ECLI:NL:CRVB:2016:1162
Centrale Raad van Beroep
- Hoger beroep
- Rechtspraak.nl
Intrekking en terugvordering van de aanvullende inkomensvoorziening ouderen wegens verzwegen onroerend goed in Turkije
In deze zaak gaat het om de intrekking en terugvordering van de aanvullende inkomensvoorziening ouderen (AIO-aanvulling) van appellanten, die onroerend goed in Turkije bezitten. Appellant ontvangt sinds juni 2005 een (onvolledig) ouderdomspensioen op basis van de Algemene Ouderdomswet (AOW), terwijl appellante sinds december 2011 een (onvolledig) ouderdomspensioen ontvangt. De Sociale verzekeringsbank (Svb) heeft de AIO-aanvulling van appellanten met ingang van 10 juni 2005 ingetrokken en een bedrag van € 35.576,71 teruggevorderd, omdat de waarde van hun onroerend goed in Turkije boven de vermogensgrens ligt.

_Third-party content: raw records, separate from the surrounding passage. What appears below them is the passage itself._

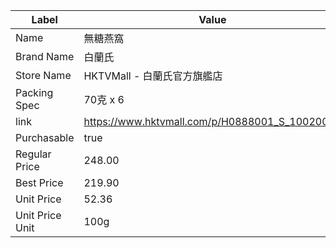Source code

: | Label           | Value                                          |
| --------------- | ---------------------------------------------- |
| Name            | 無糖燕窩                                           |
| Brand Name      | 白蘭氏                                            |
| Store Name      | HKTVMall - 白蘭氏官方旗艦店                            |
| Packing Spec    | 70克 x 6                                        |
| link            | https://www.hktvmall.com/p/H0888001_S_10020081 |
| Purchasable     | true                                           |
| Regular Price   | 248.00                                         |
| Best Price      | 219.90                                         |
| Unit Price      | 52.36                                          |
| Unit Price Unit | 100g                                           |
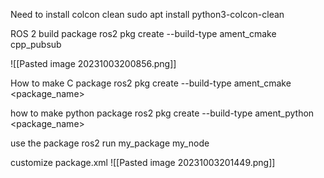 
Need to install colcon clean
sudo apt install python3-colcon-clean

ROS 2 build package
ros2 pkg create --build-type ament_cmake cpp_pubsub

![[Pasted image 20231003200856.png]]

How to make C package
ros2 pkg create --build-type ament_cmake <package_name>

how to make python package
ros2 pkg create --build-type ament_python <package_name>

use the package
ros2 run my_package my_node

customize package.xml
![[Pasted image 20231003201449.png]]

De Svb heeft onderzoek laten verrichten naar de vermogenssituatie van appellanten in Turkije, wat leidde tot de conclusie dat appellanten geen recht hadden op de AIO-aanvulling. De rechtbank Den Haag verklaarde het beroep tegen het besluit van de Svb ongegrond. Appellanten hebben hoger beroep ingesteld, waarbij zij aanvoerden dat zij de inlichtingenverplichting niet hebben geschonden en dat er dringende redenen zijn om van terugvordering af te zien.
De Centrale Raad van Beroep oordeelt dat de Svb terecht de AIO-aanvulling heeft ingetrokken en dat appellanten beschikten over vermogen dat de vrijlatingsgrens overschreed. De Raad bevestigt de uitspraak van de rechtbank en oordeelt dat de argumenten van appellanten niet voldoende zijn om aan te nemen dat de terugvordering onaanvaardbare gevolgen voor hen heeft. De Raad wijst erop dat de Svb bij terugvordering rekening houdt met de beslagvrije voet, en dat appellanten niet hebben aangetoond dat er sprake is van ernstige medische problematiek als gevolg van de terugvordering.